## Supplied passage:
* * *
Showing Posts For Axel Slice.4760:
Actually, all of the new ones require you to either play PvP, or buy new pvp only materials from people that play pvp. The paper is pretty much the same thing. Either be in a guild with a scribing station, or buy from someone that has one. Right now there just aren’t a lot of scribes, so the market hasn’t picked up for the item. Give it time.
Huh, I wasn’t aware of the PvP materials thing. When you say the new ones, you mean the brand new legendaries? That also strikes me as odd (the PvP seems really divorced from the rest of the game, at least to me. I’ve played some of it and enjoy it but it does feel very separate). In either case, if I could just wait it out until the market picks up and buy the paper from a scribe that would be fine. Actually, increasing demand for things made with crafting so that they are a little more profitable in general would be nice. As it stands though the paper is account bound, which means you have to craft it yourself. In fact from what I can see, most scribe items are.
Yeah, the account bound nature was pointed out to me by another poster.
They added the pvp materials, presumably, to help PvP players make a bit more money, but also to provide some clear options. Despite any reasons why it might be appropriate, Anet is pretty hardcore about not forcing people to play a sphere of the game they don’t like in most cases, but they also are trying really hard to give compelling and unique reasons for people to try and play all of those parts.
The fact these are tradable, and that you can’t actually learn or progress scribing without some hefty investment in a guild hall seems to put the paper thing in a weird place. It would be more consistant if the paper were tradable. Seems odd to let people opt out of PvP, but require them to opt in to guild halls.
Yeah, I somehow didn’t see those responses before I responded to you, my bad. I’m pretty much in agreement with you on this one. I’d prefer to be able to craft it myself, but just making the item tradeable solves the problem to a large degree. In any case I’m hoping that by talking about it here we might get some communication on the subject, at the very least what the intent was. I assume it was just ‘the legendary has a book on it, lets make them craft a book’ followed by ‘books are made of paper, lets put paper as one of the materials’ (all of which makes perfect sense) and that this barrier is an odd oversight. ANet have historically been good with listening to player feedback, so while I won’t hold my breath I’m glad people are talking about it.
Oh, and thanks for the comments about PvP materials! That’s useful to know
Actually, all of the new ones require you to either play PvP, or buy new pvp only materials from people that play pvp. The paper is pretty much the same thing. Either be in a guild with a scribing station, or buy from someone that has one. Right now there just aren’t a lot of scribes, so the market hasn’t picked up for the item. Give it time.
* * *
## Entries:

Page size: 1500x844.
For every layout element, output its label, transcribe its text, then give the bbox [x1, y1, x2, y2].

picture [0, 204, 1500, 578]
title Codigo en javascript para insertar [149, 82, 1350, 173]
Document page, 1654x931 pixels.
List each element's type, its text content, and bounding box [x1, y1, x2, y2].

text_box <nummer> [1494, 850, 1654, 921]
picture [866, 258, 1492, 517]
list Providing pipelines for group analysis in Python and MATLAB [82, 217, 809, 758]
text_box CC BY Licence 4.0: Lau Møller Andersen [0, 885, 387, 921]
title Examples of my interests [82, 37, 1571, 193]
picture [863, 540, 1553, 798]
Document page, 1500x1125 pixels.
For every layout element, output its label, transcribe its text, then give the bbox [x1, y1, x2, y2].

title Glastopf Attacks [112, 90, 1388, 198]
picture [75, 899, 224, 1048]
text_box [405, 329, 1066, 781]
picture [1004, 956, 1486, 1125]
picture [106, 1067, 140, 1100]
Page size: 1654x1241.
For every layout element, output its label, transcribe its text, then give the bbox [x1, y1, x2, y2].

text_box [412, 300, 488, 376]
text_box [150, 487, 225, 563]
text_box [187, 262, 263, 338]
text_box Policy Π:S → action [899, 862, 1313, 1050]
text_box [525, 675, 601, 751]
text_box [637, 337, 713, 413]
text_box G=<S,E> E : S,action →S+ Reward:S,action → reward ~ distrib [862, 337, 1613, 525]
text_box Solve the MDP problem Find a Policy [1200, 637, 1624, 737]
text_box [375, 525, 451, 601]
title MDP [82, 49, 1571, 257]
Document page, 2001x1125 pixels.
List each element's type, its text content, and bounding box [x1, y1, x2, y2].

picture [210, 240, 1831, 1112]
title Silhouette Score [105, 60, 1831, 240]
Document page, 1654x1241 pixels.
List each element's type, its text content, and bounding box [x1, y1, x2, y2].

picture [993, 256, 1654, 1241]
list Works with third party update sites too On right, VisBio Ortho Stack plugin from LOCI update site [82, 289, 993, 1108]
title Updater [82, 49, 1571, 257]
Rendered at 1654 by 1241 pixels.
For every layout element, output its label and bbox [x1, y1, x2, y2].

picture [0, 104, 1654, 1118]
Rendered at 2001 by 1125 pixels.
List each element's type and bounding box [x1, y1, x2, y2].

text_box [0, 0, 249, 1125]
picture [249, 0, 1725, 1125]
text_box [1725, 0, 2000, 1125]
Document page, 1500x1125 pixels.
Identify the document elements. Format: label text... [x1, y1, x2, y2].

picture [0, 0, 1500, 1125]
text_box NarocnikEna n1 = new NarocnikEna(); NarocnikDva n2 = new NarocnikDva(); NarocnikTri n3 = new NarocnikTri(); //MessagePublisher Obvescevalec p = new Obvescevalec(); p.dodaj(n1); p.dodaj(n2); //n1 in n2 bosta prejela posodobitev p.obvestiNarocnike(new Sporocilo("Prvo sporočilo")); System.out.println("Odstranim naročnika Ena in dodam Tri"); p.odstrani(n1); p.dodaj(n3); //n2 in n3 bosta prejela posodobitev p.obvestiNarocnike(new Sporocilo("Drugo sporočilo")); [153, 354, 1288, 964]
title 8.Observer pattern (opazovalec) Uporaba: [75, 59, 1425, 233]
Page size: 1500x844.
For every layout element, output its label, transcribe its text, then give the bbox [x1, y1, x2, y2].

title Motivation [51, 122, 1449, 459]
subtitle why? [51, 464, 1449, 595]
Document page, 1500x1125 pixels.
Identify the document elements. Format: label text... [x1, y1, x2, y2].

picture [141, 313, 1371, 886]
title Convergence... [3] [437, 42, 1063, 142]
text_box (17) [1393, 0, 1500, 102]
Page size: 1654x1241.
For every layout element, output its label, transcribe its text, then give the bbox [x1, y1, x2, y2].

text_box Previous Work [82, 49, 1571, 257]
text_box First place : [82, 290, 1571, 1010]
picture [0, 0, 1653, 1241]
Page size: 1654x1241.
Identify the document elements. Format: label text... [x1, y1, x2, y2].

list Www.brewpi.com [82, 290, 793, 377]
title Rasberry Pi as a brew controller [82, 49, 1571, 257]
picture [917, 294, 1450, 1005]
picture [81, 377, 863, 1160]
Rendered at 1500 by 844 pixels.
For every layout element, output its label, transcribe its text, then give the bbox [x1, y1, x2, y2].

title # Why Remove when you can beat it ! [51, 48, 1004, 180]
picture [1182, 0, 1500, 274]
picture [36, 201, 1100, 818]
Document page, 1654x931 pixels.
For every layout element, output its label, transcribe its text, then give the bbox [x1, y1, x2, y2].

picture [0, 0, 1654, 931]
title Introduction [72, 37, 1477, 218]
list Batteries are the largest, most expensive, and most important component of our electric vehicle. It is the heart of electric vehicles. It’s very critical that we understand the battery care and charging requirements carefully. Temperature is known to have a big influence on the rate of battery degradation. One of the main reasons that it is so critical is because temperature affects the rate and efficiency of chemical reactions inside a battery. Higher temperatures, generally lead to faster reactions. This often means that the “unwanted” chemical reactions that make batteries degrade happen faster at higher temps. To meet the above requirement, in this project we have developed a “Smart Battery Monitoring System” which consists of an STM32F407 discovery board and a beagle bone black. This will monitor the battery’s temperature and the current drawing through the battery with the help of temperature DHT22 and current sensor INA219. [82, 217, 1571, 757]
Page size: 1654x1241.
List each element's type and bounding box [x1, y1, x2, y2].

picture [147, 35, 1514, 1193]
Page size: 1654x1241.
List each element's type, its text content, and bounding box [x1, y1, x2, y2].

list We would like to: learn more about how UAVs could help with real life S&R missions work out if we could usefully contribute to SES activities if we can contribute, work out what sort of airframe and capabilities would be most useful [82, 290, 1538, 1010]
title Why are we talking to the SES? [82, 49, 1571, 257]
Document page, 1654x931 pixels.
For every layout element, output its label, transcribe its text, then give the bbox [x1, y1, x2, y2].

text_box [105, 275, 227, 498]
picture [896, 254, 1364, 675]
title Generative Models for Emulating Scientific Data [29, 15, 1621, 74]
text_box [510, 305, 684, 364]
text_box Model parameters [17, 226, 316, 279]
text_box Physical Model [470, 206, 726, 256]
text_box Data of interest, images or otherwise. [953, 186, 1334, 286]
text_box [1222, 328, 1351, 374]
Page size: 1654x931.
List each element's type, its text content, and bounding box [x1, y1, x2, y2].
* * *
## Stated goal 1:
According to the forum posts, what property of the paper means a player has to craft it personally?
## Stated goal 2:
Reproduce the stretch of the forum posts from "They added the" through "of those parts.".

## Full response 1:
The paper is account bound.

## Full response 2:
They added the pvp materials, presumably, to help PvP players make a bit more money, but also to provide some clear options. Despite any reasons why it might be appropriate, Anet is pretty hardcore about not forcing people to play a sphere of the game they don’t like in most cases, but they also are trying really hard to give compelling and unique reasons for people to try and play all of those parts.